戸建住宅の購入に際して

 昨今、戸建住宅の購入に際し不動産業者に急かされるまま、購入に踏み切り後悔されている方が多くおられます。

 

 不動産の購入は、一生に一度あるか否かの大きな買い物にも係わらず、不動産業者に急かされるまま3,000万円、4,000万円のローンを組み、その支払いが35年続くことを思うと胸が痛みます。

 

 今では無料で不動産の相場観を把握する複数のすべが存しており、例えば地価公示又は地価調査価格、相続税路線価(時価の80%相当)などがありある程度の時価把握は可能であります。

 

 しかしながら、これら情報をもってしても把握しきれないニッチな住宅地が存しています。

 

 それは、市街化調整区域に存する住宅地であります。
=======
> 次の設問:
1. 戸建住宅の購入についての文書で「今では無料で」から始まる段落を、主な事実を残したまま箇条書きに書き直しなさい。
2. 戸建住宅の購入についての文書の内容をもとに、次の問いに答えなさい。
(a) ローンの支払いは何年続くと書かれているか。
(b) 相続税路線価は時価の何%相当とされているか。
(c) 相場の情報をもってしても把握しきれない住宅地は、どこに存する住宅地か。

データセットの記録:
=======
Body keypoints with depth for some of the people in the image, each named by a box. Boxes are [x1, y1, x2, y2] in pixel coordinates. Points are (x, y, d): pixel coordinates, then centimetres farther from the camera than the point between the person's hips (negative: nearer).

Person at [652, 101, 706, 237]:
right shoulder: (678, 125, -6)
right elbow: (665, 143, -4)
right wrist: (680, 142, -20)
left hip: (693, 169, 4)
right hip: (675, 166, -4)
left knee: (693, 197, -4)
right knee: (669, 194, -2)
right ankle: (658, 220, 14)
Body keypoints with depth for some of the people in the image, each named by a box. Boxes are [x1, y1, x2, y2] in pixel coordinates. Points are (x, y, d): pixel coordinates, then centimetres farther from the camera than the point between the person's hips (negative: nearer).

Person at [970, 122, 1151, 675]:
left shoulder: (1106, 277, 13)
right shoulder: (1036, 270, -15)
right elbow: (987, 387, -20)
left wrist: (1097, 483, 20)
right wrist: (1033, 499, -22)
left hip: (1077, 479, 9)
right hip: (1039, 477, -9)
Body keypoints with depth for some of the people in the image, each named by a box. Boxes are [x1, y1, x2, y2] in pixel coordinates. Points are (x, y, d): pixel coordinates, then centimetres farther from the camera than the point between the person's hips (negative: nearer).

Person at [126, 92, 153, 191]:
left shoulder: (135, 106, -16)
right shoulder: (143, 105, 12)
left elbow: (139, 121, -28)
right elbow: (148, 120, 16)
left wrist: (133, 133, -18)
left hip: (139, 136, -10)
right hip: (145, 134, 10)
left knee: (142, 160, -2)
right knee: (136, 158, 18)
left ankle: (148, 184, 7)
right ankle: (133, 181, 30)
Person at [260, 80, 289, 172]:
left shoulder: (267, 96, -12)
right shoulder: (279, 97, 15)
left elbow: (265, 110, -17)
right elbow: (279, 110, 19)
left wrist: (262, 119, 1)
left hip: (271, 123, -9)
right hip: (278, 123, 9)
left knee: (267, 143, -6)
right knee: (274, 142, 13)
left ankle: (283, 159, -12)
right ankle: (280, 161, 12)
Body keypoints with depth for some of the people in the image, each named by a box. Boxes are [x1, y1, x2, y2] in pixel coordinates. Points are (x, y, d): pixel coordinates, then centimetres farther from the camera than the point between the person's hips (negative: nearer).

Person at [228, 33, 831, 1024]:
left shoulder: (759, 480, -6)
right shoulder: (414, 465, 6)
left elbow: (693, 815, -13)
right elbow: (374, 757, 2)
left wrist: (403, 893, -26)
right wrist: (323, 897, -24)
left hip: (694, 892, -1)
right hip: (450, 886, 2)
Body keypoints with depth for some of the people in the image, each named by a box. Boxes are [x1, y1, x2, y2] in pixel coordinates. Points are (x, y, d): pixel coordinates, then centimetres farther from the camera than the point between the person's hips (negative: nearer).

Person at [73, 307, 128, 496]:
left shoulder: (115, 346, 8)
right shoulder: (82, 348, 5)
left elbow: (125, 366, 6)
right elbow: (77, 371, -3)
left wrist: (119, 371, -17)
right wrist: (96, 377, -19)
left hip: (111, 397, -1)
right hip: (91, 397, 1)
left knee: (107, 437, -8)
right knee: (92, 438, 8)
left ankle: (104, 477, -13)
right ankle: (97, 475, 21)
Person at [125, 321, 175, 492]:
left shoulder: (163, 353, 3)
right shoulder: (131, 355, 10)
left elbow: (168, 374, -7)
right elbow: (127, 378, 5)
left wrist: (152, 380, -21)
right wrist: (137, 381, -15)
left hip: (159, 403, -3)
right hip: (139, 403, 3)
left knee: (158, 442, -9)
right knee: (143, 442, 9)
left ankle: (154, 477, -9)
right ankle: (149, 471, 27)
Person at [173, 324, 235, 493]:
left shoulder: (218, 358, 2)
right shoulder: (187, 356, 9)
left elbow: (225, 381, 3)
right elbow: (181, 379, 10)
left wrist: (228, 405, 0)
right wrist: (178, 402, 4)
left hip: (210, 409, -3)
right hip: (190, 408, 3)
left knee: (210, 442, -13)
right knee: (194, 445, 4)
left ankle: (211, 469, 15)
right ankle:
=======
> 設問の解答:
1.
- 現在は、不動産の相場観を無料で把握する方法が複数ある。
- 例として、地価公示または地価調査価格、相続税路線価（時価の80%相当）などがある。
- これらにより、ある程度の時価把握が可能である。

2.
(a) 35年である。
(b) 80%相当である。
(c) 市街化調整区域に存する住宅地である。